Unfortunately, the same expectations-gap problem can metastasize into adulthood and often does. Choosing a different lifestyle than your parents hoped for, or choosing not to have children, can invoke hard-to-mend rifts. Conversely, grandparents may not be as involved as new parents want.
The end result, and the saddest extension of this — are estranged parents and children. One study showed 10% of Americans are estranged from at least one parent.
My ex-girlfriend had completely estranged herself from her mother. She was aged 31 and hadn’t spoken to her mother since she was 21. It was a topic I didn’t dare bring up after a few mistaken broaches, as it put her in a foul mood and often led to 30 minute rants.
One cause of these estrangements, beyond abuse (the most common factor), is a values breach. A values breach can include the renouncing or embracing of strong religious beliefs. The rejection of LGBT children or lifestyle of an adult child. Yet most problems begin much sooner than this.
How can parents and children get along when they’re evolving in different directions?
Practice the family pow-wow
Research shows that having a rule that allows for individuals in the family to speak openly on their own terms, and also listen to other family members, helps with these relationships flourish.
My partner’s family did this growing up, frequently having “family meetings” in their living room, where they talked out grievances and navigated problems, which I admired. It was a stark contrast to my family, where we had just gotten spanked.
And to the parents seeing this, don’t assume you know how things are going, or went. For example, dads are proven to overestimate how involved they were in kids lives compared to what those kids perceive. In adulthood, I’ve seen my parents remember our past way differently than I actually experienced. Revisionist history is a thing in families, and it can be avoided with good communication at the moment.
Accept, don’t change
Despite some of my listed grievances, I have a great relationship with my family. But this came through time and understanding, achieved through change on both sides. Yet we are still vastly different in many aspects of our lives, how we see the world, our politics, religion, and beyond.

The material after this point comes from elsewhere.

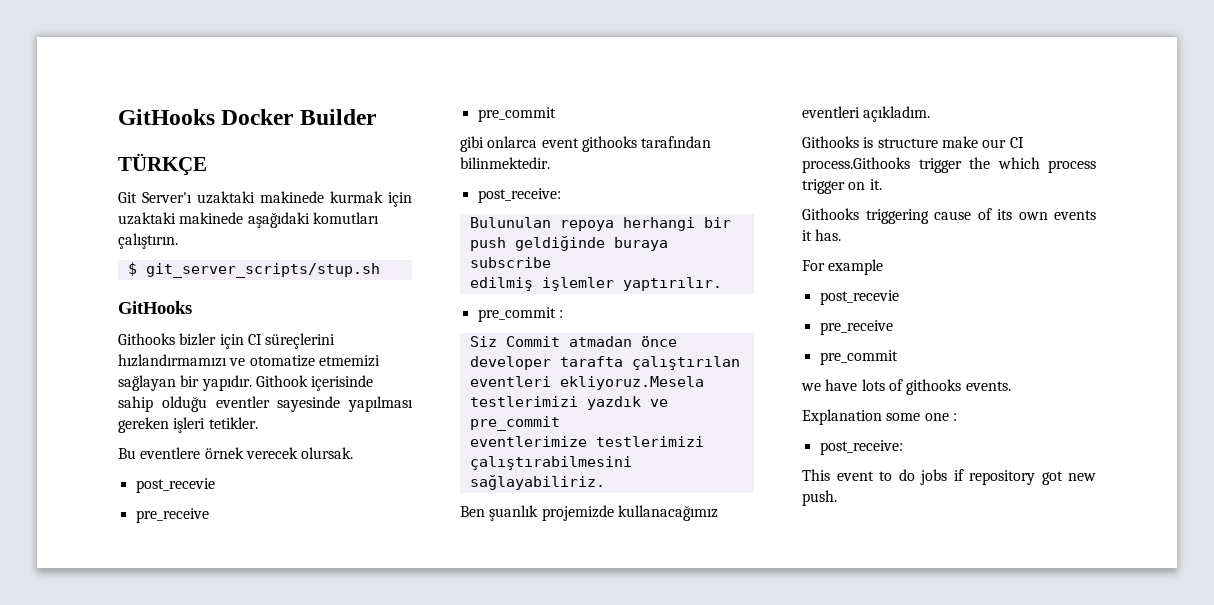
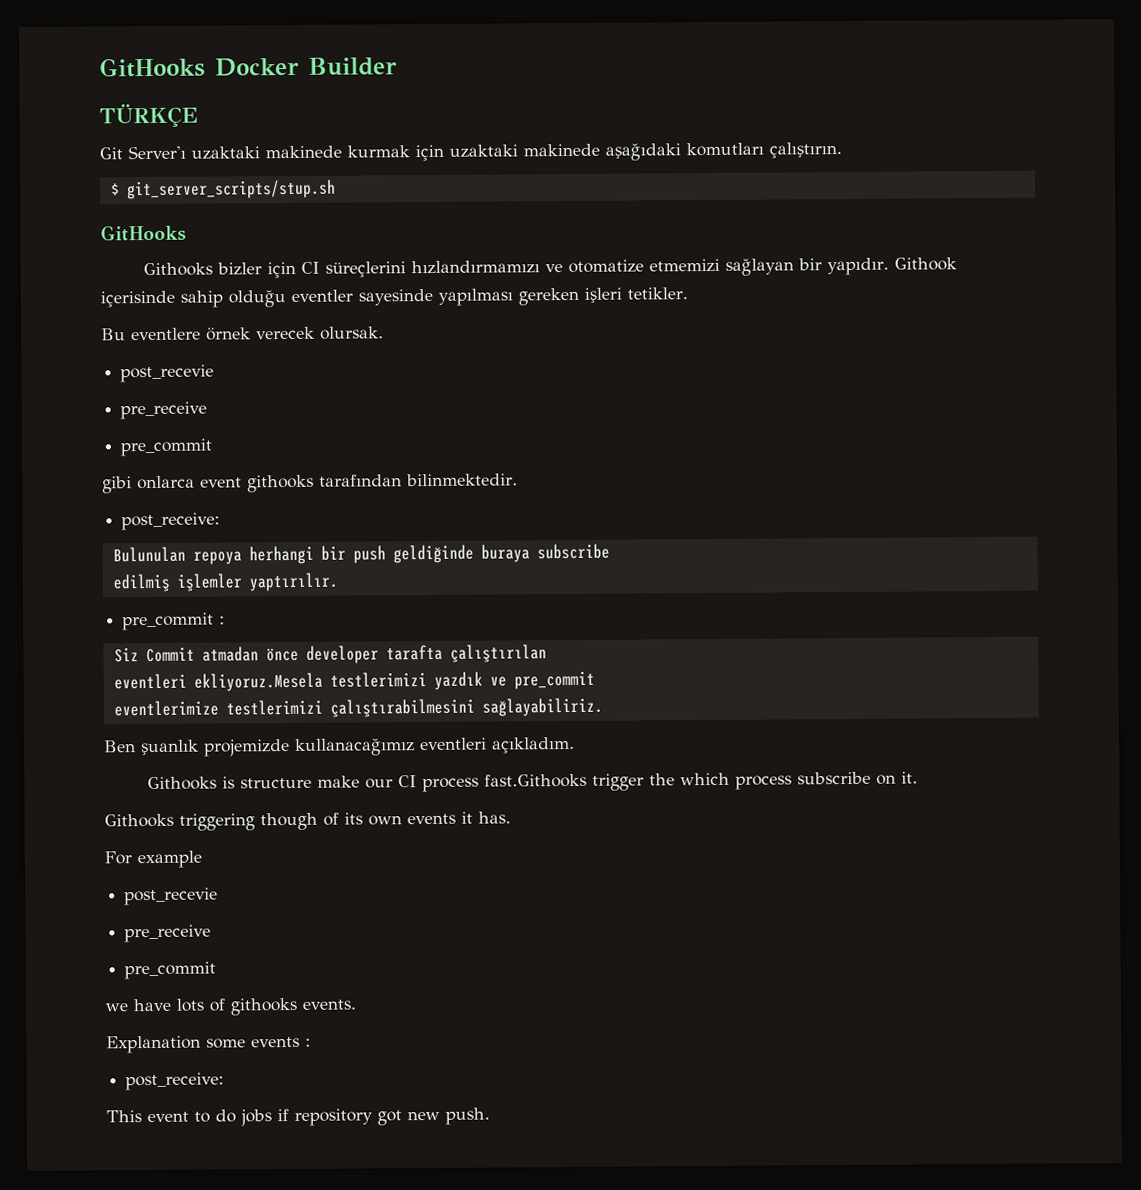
[802,157,910,173] process.Githooks -> [422,773,588,793] process fast.Githooks
[802,179,845,194] trigger -> [797,771,872,785] subscribe
[934,211,971,220] cause -> [260,812,318,831] though
[924,413,949,421] one -> [251,1036,300,1048] events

Remember that it’s hard to change minds. It’s proven that parents are more accepting of a lifestyle they disagree with than they are of you trying to change their values, which they’ll perceive as rejection. Live your life and be kind, and invite them to be in it.
Embrace filial maturity
Filial maturity is when we perceive our parents as individuals with unique histories and flaws. We reach this point when we begin to treat each other as peers. With filial maturity, relationships are proven to be better than alternatives, where we allow previous power dynamics and grievances to exist.
Above all, parents should remove overbearing expectations of the person their child should become. Standards of performance, and conduct, are reasonable to have. But allow each other to be their own person, and allow incongruity to exist between you and that child.
Charles Dickens wrote, in a Tale of Two Cities, “A wonderful fact to reflect upon, that every human creature is constituted to be that profound secret and mystery to every other.”
It describes that in consciousness, we can never understand another person fully. The state of living is a beautiful and profoundly unique experience that each of us carries. Some of the mystery between us is sacred and worthy of curiosity, but never ownership or manipulation.
To the parents seeing this, allow your child to be themselves, and encourage them to accept you for your flaws as well. My hope is that we live in a world where we all feel more loved, and fewer children grow up to never talk to their parents again.